Santa María

Catequesis Carta Apostólica Rosarium Virginis Mariae

INTRODUCCIÓN

1. El Rosario de la Virgen María es una oración apreciada por numerosos Santos y fomentada por el Magisterio de la Iglesia y de gran significado, destinada a producir frutos de santidad.

Aunque se distingue por su carácter mariano, es una oración centrada en la cristología, porque con él, el pueblo cristiano aprende de María a contemplar la belleza del rostro de Cristo y a experimentar la profundidad de su amor.
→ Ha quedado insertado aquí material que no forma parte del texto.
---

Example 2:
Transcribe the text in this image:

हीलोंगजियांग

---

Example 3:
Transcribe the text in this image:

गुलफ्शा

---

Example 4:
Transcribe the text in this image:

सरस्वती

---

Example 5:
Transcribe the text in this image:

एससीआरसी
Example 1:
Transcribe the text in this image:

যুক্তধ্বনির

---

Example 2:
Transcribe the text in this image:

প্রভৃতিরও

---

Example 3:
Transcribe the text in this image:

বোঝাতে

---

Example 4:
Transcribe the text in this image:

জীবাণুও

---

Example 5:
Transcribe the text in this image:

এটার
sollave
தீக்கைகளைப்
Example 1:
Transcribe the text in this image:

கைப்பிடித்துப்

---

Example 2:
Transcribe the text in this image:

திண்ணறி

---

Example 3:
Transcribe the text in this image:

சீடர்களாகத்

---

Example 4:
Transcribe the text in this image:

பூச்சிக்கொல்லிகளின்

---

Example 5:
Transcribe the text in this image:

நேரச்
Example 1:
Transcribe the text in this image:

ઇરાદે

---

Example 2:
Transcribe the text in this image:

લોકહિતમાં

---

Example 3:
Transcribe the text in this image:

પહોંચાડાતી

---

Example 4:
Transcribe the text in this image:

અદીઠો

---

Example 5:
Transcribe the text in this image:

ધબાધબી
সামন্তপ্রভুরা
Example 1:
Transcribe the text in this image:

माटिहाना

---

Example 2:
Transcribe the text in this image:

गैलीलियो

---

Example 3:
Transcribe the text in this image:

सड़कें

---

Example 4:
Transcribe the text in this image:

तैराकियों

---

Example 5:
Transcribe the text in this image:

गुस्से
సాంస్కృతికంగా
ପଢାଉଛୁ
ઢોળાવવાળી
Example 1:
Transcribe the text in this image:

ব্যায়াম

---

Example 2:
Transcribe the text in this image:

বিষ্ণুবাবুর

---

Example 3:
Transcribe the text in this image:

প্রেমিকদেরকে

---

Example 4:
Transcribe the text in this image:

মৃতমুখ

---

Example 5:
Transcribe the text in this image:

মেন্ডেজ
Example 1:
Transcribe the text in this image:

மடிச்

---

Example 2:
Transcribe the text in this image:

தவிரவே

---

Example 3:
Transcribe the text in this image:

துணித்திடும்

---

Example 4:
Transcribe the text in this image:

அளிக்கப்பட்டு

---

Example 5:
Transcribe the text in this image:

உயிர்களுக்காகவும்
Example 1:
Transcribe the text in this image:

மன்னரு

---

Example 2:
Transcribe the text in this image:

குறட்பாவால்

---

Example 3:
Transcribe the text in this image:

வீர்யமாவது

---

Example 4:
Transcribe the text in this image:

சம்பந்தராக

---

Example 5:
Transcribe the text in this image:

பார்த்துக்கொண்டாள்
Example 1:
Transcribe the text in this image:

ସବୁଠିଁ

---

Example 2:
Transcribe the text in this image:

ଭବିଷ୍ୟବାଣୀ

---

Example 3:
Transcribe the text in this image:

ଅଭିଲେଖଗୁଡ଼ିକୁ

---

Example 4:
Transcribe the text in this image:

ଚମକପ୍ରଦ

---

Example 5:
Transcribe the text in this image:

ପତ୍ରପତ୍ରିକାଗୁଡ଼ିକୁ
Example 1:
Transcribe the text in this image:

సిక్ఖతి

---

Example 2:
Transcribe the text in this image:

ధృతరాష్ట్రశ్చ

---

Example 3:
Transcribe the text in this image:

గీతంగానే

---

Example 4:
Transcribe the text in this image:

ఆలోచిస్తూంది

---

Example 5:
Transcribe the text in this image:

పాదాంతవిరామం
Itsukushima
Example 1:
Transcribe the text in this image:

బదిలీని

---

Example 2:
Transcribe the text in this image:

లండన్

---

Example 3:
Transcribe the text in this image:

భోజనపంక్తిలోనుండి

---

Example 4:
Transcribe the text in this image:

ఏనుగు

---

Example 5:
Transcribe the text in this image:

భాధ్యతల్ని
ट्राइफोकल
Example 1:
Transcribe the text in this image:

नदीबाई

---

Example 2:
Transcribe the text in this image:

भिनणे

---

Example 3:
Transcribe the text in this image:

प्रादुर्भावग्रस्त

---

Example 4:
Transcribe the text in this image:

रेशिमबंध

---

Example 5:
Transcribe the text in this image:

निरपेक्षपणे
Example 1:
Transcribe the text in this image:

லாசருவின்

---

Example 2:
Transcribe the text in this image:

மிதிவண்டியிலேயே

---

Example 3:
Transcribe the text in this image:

Los romanos Pontífices y el Rosario

2. Muchos Pontífices le han atribuido gran importancia a esta oración, como por ejemplo: León XIII, Juan XXIII, Pablo VI y Juan Pablo II.

En el rezo del Rosario, pasan ante los ojos del alma los episodios principales de la vida de Jesucristo y nos ponen en comunión vital con Él a través del Corazón de su Madre. Asimismo, nuestro corazón puede incluir en las decenas del Rosario todos los hechos que entraman la vida cotidiana.

Octubre 2002 – Octubre 2003: Año del Rosario

3. El Rosario, comprendido en su pleno significado, conduce al corazón mismo de la vida cristiana y ofrece una oportunidad ordinaria y fecunda para la contemplación personal. Recitar el Rosario es en realidad contemplar el rostro de Cristo.

Por ello el Santo Padre proclamó de Octubre del 2002 a Octubre de 2003 el año del Santo Rosario.

Objeciones al Rosario

4. Esta iniciativa se basa en diversas consideraciones:

  • Urgencia de afrontar una cierta crisis de esta oración.
  • Aclarar que esta oración no se opone a la Liturgia de la Iglesia, sino más bien le da soporte, ya que la introduce y la recuerda, ayudando a vivirla interiormente, recogiendo así sus frutos.
  • Aclarar también que no es obstáculo para el ecumenismo porque es un culto orientado al centro cristológico de la fe cristiana ya que mientras se honra a la Madre, el Hijo es debidamente conocido, amado y también glorificado.

Vía de contemplación

5. El Rosario es un medio sumamente válido para favorecer en los fieles la contemplación del misterio cristiano.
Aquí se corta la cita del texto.